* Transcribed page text
◆ ◆ ◆ ◆ ◆ ◆ ◆
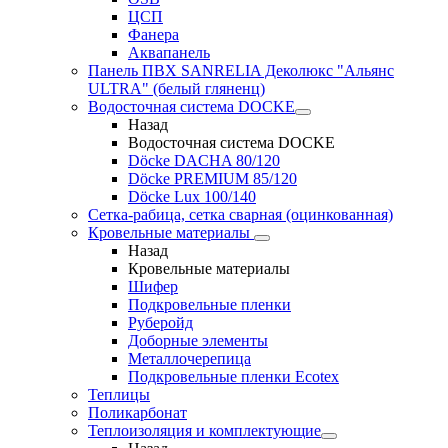
ЦСП
Фанера
Аквапанель
Панель ПВХ SANRELIA Деколюкс "Альянс
ULTRA" (белый гляненц)
Водосточная система DOCKE
Назад
Водосточная система DOCKE
Döсkе DACHA 80/120
Döcke PREMIUM 85/120
Döсkе Luх 100/140
Сетка-рабица, сетка сварная (оцинкованная)
Кровельные материалы
Назад
Кровельные материалы
Шифер
Подкровельные пленки
Руберойд
Доборные элементы
Металлочерепица
Подкровельные пленки Ecotex
Теплицы
Поликарбонат
Теплоизоляция и комплектующие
◆ ◆ ◆ ◆ ◆ ◆ ◆
Return every line of text in the data above word for word, and leave the pictures out of your answer.

ЦСП
Фанера
Аквапанель
Панель ПВХ SANRELIA Деколюкс "Альянс
ULTRA" (белый гляненц)
Водосточная система DOCKE
Назад
Водосточная система DOCKE
Döсkе DACHA 80/120
Döcke PREMIUM 85/120
Döсkе Luх 100/140
Сетка-рабица, сетка сварная (оцинкованная)
Кровельные материалы
Назад
Кровельные материалы
Шифер
Подкровельные пленки
Руберойд
Доборные элементы
Металлочерепица
Подкровельные пленки Ecotex
Теплицы
Поликарбонат
Теплоизоляция и комплектующие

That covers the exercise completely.